William Lankham

Personal information
- Born: 4 December 1861 Auckland, New Zealand
- Died: 2 December 1886 (aged 24) Devonport, New Zealand, Auckland
- Bowling: Right-arm medium-fast
- Relations: George Lankham (father)

Domestic team information
- 1882/83–1883/84: Auckland

Career statistics
| Competition | First-class |
| Matches | 5 |
| Runs scored | 90 |
| Batting average | 12.85 |
| 100s/50s | 0/0 |
| Top score | 27 |
| Balls bowled | 1,367 |
| Wickets | 53 |
| Bowling average | 7.05 |
| 5 wickets in innings | 6 |
| 10 wickets in match | 4 |
| Best bowling | 7/13 |
| Catches/stumpings | 7/– |
- Source: CricketArchive, 29 September 2014

= William Lankham =

New Zealand cricketer

William Lankham (4 December 1861 – 2 December 1886) was a New Zealand cricketer who played five first-class matches for Auckland in the 1880s before his death from tuberculosis at the age of 24. In the history of first-class cricket, he has the highest average of wickets per match among bowlers with 50 wickets or more, with 10.6 wickets per match; the next best average is 8.4.

==Life and career==
A tall, strongly-built right-arm opening bowler, Lankham had an outstanding season for the Auckland United club in 1880–81, taking 84 wickets at an average of 3.32, helping Auckland United to an undefeated season. He played for the Auckland XXII against the touring English team in 1881–82, taking 3 for 69 off 87 four-ball overs. The English captain, Alfred Shaw, regarded Lankham as the best bowler the tourists faced in New Zealand.

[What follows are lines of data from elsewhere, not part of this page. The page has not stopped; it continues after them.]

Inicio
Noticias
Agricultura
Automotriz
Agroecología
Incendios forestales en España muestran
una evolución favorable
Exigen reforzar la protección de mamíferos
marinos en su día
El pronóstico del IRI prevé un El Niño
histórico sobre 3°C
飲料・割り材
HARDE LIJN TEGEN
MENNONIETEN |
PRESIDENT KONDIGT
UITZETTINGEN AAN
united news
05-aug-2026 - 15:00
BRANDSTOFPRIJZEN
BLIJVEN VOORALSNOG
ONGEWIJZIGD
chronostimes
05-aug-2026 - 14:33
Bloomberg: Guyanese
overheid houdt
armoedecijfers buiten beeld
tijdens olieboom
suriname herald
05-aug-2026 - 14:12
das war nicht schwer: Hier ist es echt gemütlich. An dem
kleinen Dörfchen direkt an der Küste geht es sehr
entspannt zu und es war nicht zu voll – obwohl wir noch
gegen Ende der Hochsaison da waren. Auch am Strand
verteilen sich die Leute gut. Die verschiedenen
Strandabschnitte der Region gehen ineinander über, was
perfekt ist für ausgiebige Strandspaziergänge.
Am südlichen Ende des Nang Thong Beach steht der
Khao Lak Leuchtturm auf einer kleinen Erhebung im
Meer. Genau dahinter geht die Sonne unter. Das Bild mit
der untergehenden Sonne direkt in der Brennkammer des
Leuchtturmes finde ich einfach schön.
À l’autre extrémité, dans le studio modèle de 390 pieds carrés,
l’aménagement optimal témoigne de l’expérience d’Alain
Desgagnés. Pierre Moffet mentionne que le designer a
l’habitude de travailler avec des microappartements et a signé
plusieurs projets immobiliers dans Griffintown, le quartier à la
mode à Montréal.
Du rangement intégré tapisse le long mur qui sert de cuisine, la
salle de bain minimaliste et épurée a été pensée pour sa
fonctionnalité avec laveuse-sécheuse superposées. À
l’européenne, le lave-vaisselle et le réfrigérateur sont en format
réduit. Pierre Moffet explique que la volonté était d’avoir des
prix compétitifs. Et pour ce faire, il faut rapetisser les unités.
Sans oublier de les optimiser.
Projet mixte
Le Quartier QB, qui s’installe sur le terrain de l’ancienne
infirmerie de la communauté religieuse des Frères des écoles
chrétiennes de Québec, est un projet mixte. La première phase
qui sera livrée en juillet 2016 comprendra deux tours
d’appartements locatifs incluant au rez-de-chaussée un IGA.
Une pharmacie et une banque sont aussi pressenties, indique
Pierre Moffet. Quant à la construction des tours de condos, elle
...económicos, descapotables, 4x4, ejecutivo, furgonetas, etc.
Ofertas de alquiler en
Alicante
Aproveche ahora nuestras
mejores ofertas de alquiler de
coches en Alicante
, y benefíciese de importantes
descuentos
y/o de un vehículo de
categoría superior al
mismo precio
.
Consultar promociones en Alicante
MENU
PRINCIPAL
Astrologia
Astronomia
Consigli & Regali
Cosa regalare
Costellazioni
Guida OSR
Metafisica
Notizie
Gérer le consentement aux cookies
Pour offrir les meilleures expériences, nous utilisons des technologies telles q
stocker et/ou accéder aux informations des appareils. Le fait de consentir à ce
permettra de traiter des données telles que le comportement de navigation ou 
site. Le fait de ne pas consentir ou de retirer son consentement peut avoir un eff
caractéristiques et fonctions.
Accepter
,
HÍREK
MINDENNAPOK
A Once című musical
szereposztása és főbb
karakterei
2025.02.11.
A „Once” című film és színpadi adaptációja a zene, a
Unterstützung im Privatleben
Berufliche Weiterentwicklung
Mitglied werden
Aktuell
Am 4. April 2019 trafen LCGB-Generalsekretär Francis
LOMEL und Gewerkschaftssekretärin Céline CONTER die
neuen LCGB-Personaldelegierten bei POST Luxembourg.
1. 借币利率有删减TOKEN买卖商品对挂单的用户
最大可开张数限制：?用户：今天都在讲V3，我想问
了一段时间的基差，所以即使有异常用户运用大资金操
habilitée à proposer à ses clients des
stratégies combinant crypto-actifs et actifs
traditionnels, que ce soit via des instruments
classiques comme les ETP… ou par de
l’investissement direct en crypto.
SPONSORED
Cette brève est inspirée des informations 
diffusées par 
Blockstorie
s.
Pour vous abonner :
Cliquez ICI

Lankham played his first first-class match in December 1882 for Auckland against Canterbury in Christchurch. He took 7 for 39 in Canterbury's first innings; on the second day, which was also his 21st birthday, he made the second-top score in Auckland's first innings with 27, batting at number ten; then he took 4 for 60. Canterbury nevertheless won by 27 runs. Auckland then travelled to Wellington, where Lankham took 3 for 28 and 4 for 41 in an Auckland victory. The team then crossed Cook Strait again to play Nelson. In a match in which 40 wickets fell for 370 runs, Lankham took 6 for 18 and 4 for 39, and Auckland won by four runs after the Nelson last-wicket pair had put on 50, the highest partnership of the match.

Three months later Taranaki travelled to Auckland to play their initial first-class match, but Lankham was too much for them, bowling unchanged through both innings to take 13 for 35 (7 for 13 and 6 for 22) and dismiss Taranaki for 63 and 55 to give Auckland an innings victory. Lankham finished the season as the leading wicket-taker in New Zealand with 41 wickets at an average of 6.34.

In 1883-84 Auckland played only one first-class match, against Canterbury in Auckland. Lankham bowled for most of the first innings and unchanged in the second to take 6 for 60 and 6 for 54, and Auckland won by four wickets. Later that season, while playing club cricket, he suffered a burst blood vessel, and was never able to play again. He died from tuberculosis two days before his 25th birthday.